**To do**:
A: According to the DMLex article, how many pages long is the DMLex specification PDF?
B: Summarize the DMLex article in two sentences.
C: Continue the DMLex article from the point where it stops.

Start of Quoted passage

An unofficial introduction to the Data Model for Lexicography
Attention all lexicographers! There is a new show in town: the Data Model for Lexicography, or DMLex for short. DMLex is a newly proposed standard for structuring (human-oriented) dictionaries which my colleagues and myself have been developing for the last couple of years in LEXIDMA, a technical committee under OASIS, an organisation which oversees the production of open standards in the IT industry. Because – for my sins – I am LEXIDMA’s chair, I have taken it upon myself to write this article as an introduction to DMLex: to explain the reasoning behind why DMLex is the way it is, and to show how DMLex might be used to represent real-world dictionaries.
I am writing this at a time when DMLex has entered its second round of public reviews and we are looking for feedback. But I’m aware that asking people to read the entire DMLex specification is a big ask: it is a 197-page PDF! So I have distilled (what I think are) the most interesting points about DMLex into this article. Just bear in mind that what you’re reading here is my personal and unofficial interpretation. My colleagues in LEXIDMA might choose to emphasise slightly different points or to approach it from another angle. But I think I haven’t wandered too far away from our groups’s consensus in what I have written here.
Of course, DMLex isn’t the only standardised schema in existence for constraining the structure of dictionary entries. Others you may have heard of are TEI (including TEI-Lex0), LMF (recently updated) and Lemon (with its Lexicography Module). These standards definitely do exist – but nobody cares about them much. Most dictionary projects happily ignore all standards and design their own home-baked schemas. So what’s the point of bringing another one into the world?

End of Quoted passage
Start of Stored data

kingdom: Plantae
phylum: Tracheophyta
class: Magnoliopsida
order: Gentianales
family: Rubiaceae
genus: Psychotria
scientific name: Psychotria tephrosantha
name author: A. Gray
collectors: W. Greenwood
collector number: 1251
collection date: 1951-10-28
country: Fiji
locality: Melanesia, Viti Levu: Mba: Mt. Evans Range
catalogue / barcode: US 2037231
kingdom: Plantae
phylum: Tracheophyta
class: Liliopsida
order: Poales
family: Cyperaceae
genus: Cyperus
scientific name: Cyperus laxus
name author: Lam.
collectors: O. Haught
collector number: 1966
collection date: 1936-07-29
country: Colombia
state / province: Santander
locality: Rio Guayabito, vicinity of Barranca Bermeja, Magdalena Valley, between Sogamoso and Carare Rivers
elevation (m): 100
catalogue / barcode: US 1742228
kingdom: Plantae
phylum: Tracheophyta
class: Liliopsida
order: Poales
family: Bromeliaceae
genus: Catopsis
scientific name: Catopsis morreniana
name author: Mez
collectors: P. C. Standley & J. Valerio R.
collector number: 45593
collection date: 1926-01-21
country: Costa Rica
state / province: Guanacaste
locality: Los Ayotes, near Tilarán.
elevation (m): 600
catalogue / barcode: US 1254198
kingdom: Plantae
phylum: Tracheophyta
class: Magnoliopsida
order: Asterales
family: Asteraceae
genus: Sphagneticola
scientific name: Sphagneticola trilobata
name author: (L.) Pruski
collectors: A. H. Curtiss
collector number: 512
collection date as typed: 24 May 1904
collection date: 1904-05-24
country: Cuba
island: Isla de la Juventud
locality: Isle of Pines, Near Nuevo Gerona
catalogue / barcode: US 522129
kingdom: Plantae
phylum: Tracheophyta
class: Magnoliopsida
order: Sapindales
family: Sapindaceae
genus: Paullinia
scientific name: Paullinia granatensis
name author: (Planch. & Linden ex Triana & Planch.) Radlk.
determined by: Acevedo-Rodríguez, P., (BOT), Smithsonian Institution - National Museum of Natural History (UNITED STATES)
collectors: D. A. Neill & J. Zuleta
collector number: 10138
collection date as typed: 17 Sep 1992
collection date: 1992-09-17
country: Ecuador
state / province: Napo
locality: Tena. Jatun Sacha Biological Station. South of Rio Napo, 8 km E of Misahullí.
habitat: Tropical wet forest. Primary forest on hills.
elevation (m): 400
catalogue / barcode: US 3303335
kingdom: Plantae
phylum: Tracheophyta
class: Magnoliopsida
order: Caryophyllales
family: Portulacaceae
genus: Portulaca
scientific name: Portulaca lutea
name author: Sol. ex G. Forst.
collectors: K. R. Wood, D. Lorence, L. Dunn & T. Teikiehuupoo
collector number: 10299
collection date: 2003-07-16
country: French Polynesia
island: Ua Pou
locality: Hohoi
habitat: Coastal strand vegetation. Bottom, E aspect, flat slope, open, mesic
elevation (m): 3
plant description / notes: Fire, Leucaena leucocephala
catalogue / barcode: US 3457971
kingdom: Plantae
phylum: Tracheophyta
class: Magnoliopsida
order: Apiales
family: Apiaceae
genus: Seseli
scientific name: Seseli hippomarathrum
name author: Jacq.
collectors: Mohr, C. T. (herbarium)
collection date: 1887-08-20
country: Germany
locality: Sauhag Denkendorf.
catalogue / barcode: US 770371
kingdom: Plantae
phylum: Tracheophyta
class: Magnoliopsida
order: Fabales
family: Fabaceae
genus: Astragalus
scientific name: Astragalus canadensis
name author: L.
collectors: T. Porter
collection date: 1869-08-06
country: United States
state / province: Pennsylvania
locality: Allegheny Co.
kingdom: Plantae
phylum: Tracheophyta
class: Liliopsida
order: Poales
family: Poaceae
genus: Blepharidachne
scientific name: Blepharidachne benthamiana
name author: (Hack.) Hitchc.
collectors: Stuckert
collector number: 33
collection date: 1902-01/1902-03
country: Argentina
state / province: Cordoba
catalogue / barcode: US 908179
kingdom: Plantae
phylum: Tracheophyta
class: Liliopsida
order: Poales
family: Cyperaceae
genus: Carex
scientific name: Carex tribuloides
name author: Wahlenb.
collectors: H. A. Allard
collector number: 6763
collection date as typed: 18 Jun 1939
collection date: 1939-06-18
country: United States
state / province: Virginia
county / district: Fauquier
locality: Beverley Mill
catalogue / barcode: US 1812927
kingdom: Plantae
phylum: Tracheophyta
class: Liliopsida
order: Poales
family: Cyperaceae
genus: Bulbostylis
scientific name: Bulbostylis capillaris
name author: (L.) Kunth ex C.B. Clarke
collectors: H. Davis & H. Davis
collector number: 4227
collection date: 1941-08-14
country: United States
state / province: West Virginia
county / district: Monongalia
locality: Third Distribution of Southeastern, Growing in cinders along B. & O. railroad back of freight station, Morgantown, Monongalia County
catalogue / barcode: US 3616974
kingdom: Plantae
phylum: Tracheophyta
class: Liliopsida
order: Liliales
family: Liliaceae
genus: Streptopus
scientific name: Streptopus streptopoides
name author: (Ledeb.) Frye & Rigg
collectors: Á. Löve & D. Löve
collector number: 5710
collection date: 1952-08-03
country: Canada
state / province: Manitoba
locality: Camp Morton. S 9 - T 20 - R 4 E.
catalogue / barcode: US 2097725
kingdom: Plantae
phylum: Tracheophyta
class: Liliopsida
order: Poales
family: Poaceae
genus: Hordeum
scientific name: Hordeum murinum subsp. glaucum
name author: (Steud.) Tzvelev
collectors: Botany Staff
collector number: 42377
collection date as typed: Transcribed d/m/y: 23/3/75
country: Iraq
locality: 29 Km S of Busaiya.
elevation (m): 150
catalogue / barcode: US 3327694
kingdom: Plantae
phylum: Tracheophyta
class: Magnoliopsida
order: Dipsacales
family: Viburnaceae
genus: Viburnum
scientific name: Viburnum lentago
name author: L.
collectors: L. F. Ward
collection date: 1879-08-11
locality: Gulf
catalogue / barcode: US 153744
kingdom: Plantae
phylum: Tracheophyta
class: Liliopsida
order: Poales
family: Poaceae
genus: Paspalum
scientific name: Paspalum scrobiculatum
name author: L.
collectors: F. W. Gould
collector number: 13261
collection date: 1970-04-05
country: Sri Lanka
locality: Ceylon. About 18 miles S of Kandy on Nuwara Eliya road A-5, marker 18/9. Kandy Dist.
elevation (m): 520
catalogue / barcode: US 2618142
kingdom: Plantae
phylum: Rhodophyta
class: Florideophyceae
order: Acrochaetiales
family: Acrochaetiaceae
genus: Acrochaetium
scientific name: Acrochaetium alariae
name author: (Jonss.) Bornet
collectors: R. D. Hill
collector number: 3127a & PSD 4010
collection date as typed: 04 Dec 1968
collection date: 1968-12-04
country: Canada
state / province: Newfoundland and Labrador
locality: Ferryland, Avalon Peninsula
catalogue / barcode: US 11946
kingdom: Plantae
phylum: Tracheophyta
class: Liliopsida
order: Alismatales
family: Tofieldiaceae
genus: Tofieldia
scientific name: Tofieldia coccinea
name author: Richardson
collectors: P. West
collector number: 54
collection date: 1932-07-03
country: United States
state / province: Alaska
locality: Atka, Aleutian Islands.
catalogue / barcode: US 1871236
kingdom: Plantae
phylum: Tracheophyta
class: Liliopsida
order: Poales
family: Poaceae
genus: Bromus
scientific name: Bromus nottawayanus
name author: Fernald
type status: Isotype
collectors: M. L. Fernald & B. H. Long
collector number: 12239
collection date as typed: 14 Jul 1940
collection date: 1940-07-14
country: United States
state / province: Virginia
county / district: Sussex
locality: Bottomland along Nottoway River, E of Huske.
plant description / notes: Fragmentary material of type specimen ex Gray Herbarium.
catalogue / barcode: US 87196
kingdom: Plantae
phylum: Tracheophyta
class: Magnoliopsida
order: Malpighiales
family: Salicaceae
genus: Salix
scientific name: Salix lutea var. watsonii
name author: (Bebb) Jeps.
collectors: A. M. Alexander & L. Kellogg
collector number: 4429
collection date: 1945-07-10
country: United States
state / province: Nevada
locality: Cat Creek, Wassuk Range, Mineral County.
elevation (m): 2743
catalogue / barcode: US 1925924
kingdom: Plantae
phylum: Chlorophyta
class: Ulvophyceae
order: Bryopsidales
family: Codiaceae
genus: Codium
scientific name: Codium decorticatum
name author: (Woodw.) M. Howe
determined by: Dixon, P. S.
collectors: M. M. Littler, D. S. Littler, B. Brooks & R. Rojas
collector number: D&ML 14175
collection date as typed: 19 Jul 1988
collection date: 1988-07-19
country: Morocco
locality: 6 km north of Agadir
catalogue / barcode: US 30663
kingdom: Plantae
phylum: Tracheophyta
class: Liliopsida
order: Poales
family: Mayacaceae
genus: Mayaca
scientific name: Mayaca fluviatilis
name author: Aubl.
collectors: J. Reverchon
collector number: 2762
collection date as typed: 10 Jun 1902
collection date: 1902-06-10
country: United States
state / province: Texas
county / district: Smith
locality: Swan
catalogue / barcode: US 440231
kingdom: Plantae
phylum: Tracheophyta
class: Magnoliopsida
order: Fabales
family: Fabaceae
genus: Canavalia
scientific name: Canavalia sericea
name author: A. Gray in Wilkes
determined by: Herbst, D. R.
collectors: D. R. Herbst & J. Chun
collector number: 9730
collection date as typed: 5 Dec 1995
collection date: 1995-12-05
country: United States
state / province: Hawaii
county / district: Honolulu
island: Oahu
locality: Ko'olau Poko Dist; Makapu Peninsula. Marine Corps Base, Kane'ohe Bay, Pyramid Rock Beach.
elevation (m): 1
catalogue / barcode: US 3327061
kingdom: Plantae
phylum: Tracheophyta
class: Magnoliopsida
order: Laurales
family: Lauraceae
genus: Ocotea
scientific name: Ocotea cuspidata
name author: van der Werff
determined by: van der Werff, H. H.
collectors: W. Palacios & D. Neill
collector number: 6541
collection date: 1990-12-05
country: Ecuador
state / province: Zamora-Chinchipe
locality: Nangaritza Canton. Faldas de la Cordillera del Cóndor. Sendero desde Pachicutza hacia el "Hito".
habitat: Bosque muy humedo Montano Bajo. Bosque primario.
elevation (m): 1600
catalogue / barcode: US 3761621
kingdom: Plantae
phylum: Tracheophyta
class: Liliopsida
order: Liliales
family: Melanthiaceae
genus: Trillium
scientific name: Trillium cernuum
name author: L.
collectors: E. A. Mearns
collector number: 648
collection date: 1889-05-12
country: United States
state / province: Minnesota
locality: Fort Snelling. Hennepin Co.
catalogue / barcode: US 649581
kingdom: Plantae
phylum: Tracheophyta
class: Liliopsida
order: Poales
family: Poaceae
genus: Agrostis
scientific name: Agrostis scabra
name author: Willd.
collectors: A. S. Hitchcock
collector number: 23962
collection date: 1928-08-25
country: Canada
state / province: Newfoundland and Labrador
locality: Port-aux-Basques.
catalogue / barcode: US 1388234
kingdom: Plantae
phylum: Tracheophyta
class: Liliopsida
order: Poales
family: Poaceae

End of Stored data

**The results**:
A: 197 pages.

B: DMLex, the Data Model for Lexicography, is a newly proposed standard for structuring human-oriented dictionaries, developed in LEXIDMA, a technical committee under OASIS. The author, LEXIDMA's chair, offers a personal and unofficial introduction while the standard is in its second round of public reviews, and notes that existing standards such as TEI, LMF and Lemon are largely ignored by dictionary projects, which raises the question of why another one is needed.

C:
Pretty much all existing standards (and pretty much all home-baked schemas I have seen) have one thing in common: they model dictionary entries as tree structures. A tree structure is what you have in XML: every XML document is basically an upside-down tree where elements branch into other elements which branch into even more elements. At first sight, this seems like a good fit for dictionary entries with their hierarchical arrangement of entries which contain senses which contain definitions and so on. But tree structures have disadvantages too. For example, they are really bad at representing cross-references between entries if you want to make sure that your cross-references always remain valid (= if you want to prevent “dangling” references to non-existent targets). Graph structures (such as relational databases and RDF graphs) are much better at doing this. Another limitation of tree structures is that they force lexicographers into having to make uncomfortable decisions about the placement of multi-word subentries: do you really have to decide whether black hole goes under black or hole? Can’t you have it both ways? Well, in tree-structured XML you can’t (at least not easily, not out-of-the-box). Graph structures are again much better at doing that kind of thing.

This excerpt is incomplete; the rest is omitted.